» **Document text**
□ □ □ □ □ □ □

Mark MillarCarlos EzquerraJudge Dredd2000 AD
Purgatory
Medium: comic
Year: 1993
Writer: Mark Millar
Artist: Carlos Ezquerra
Country: UK
Keywords: Judge Dredd, 2000 AD
Format: 2000 AD 834-841
Website category: Comics UK
Review date: 12 March 2022
It's actually okay, despite being by mid-1990s Mark Millar. Yes, I was astonished too.
It's set in the Judge Dredd universe, on the Titan prison colony for Judges who go bad. This appears to include the wardens, mysteriously. The colony's run by a baddie so exaggeratedly evil that even his name tells you that he's a cartoon. He equates "torture" and "recreation". "EEYAARGH!" "Sorry to interrupt your leisure-break, Governor Khurtz, but we've got a situation on sub-level nine."
Anyway, the prisoners are going to escape with the maximum of shouting and clenched teeth. (Yes, probably both at once.) Their psycho leader is Grice, who appeared in some John Wagner Democracy Now! stories as an unimpressive bloke with your dad's moustache. Here, he's made of unkillable action hero concrete and will say, "it'll heal" after melting the flesh off his left hand. Less than fifteen minutes later, it has. I can see how being sent to Titan might have powered up his motivation, but this feels like a completely different character with the same name.

□ □ □ □ □ □ □

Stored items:
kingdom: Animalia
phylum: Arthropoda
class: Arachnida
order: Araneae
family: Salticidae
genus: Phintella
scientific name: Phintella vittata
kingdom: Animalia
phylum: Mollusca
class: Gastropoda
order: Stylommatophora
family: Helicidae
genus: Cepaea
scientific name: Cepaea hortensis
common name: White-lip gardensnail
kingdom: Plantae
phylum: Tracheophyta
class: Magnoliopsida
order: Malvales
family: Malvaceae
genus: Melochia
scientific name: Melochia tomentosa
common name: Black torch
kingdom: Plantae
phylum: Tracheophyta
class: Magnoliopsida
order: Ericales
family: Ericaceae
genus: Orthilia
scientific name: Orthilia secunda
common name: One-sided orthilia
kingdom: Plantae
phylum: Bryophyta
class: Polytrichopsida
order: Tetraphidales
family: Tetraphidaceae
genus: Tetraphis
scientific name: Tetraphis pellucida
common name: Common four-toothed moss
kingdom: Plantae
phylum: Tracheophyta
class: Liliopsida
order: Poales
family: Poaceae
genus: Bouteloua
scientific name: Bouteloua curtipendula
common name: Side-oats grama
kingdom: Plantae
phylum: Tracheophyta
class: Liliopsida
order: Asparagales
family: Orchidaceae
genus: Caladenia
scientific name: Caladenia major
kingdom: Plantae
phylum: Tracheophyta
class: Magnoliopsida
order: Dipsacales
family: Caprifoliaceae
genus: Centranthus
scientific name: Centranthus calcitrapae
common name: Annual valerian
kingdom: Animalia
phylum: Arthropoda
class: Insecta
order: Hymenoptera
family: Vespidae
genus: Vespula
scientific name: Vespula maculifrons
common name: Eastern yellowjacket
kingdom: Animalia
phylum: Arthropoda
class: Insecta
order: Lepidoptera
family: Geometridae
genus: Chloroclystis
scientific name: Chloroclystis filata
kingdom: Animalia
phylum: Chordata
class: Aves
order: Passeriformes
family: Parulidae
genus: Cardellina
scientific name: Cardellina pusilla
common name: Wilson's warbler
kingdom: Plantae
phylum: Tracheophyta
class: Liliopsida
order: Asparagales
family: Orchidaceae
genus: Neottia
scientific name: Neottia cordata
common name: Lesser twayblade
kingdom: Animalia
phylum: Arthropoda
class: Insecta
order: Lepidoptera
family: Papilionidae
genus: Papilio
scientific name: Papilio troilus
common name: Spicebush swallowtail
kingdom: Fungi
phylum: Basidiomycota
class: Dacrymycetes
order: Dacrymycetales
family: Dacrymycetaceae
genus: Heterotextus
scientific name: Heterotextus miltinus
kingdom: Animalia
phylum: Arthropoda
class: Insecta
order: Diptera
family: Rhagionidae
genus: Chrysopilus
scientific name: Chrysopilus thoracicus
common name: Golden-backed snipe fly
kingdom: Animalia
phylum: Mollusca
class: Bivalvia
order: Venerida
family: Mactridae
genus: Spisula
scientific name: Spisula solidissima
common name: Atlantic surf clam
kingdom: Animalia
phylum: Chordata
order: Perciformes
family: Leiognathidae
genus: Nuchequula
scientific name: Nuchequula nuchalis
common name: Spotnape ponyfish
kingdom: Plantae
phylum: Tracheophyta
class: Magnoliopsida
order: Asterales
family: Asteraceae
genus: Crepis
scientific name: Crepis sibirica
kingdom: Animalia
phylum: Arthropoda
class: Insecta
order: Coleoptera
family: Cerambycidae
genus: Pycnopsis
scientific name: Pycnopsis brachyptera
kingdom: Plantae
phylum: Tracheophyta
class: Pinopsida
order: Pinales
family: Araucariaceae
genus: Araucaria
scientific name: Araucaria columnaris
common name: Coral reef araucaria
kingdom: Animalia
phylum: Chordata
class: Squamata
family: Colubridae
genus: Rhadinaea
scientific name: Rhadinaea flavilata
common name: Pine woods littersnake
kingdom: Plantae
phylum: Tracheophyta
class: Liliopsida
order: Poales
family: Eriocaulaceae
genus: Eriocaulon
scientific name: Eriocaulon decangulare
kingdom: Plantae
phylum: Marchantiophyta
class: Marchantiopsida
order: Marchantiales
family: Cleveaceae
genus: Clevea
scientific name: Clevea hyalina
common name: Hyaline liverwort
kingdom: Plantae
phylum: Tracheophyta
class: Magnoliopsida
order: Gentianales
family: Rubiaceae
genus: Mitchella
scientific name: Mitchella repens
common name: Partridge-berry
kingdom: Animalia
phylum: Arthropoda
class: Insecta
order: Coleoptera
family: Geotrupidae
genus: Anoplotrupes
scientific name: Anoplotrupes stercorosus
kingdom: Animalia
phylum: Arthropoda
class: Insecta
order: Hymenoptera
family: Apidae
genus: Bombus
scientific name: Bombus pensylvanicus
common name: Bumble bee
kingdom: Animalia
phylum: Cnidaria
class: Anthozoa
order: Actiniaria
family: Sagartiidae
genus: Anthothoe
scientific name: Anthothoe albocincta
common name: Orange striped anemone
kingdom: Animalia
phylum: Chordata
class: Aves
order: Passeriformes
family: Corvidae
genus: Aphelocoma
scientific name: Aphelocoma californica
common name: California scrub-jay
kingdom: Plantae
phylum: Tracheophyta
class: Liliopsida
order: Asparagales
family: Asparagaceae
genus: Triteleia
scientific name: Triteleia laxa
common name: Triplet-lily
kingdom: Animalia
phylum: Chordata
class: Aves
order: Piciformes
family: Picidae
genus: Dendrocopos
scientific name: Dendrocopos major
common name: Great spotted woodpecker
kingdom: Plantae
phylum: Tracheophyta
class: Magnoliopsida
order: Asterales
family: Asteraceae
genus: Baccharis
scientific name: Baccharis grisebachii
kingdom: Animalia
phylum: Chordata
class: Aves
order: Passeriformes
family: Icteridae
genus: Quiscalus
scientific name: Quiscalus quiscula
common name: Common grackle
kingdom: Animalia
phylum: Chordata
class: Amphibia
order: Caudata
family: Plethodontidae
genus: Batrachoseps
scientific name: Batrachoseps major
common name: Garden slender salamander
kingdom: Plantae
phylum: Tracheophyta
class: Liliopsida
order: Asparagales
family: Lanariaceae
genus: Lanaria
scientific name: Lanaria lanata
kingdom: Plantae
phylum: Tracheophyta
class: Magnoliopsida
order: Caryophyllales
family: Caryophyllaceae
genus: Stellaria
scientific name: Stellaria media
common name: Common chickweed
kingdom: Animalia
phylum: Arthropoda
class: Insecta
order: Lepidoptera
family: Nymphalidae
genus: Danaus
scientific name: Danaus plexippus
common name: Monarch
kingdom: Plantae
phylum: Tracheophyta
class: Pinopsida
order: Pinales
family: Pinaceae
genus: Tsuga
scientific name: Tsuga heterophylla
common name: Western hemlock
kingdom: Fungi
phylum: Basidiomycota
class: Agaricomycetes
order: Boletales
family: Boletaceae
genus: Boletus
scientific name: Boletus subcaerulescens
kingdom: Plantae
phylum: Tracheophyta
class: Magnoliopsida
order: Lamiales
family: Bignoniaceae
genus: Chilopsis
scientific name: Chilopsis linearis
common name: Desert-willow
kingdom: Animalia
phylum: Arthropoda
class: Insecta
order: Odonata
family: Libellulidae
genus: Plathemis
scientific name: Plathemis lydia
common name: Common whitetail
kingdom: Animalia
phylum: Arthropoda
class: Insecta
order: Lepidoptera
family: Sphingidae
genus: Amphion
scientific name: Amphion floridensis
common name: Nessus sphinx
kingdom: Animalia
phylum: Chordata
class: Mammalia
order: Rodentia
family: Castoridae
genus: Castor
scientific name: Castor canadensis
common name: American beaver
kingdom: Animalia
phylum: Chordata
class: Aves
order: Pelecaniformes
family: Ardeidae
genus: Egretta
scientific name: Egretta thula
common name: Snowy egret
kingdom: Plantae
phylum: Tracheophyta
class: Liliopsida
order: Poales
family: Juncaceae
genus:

□ □ □ □ □ □ □

» **Prompt 1**
In the review of the comic Purgatory, which issues of 2000 AD does the story run in?
» **Prompt 2**
Using the Purgatory review, say whether each statement agrees with it, and quote the words that decide it: (a) The story takes place on the Titan prison colony. (b) Grice first appeared in stories written by Mark Millar. (c) The prison's governor is named Khurtz.
» **Prompt 3**
Pick up the Purgatory review after its last sentence and keep writing it.

» **Task answer 1**
Issues 834 to 841.

» **Task answer 2**
(a) Yes: "on the Titan prison colony for Judges who go bad"
(b) No: "who appeared in some John Wagner Democracy Now! stories"
(c) Yes: "Sorry to interrupt your leisure-break, Governor Khurtz"

» **Task answer 3**
It works, though. Unlike many other Mark Millar 2000 AD stories, its world and bad guys have enough weight to carry the ultra-violent silliness. And that is silly, make no mistake. Khurtz is run through with an electric saw, then thrown into molten slag that looks like lava... and then returns four pages later with even his uniform still mostly intact. (A bit ragged, but it doesn't even seem to have burned.)
Nonetheless, the story is a passionate, meaningful fight and its characters have a reason to care. That's the most basic criterion. These convicts are full of hatred, anger and sometimes just a love of killing. (They don't, though, have noses. Everyone on Titan has surgery to survive the lack of atmosphere.) What's more, it's being drawn by Carlos Ezquerra, i.e. the master of ugly over-the-top violent blood and guts. I like Ezquerra's Khurtz. He's great fun. This story is dumb as hell, but with a sufficiently solid foundation that it gets away with that. It's a laugh. It's a quick read. This is as good as Miller got in 2000 AD, at least when writing solo.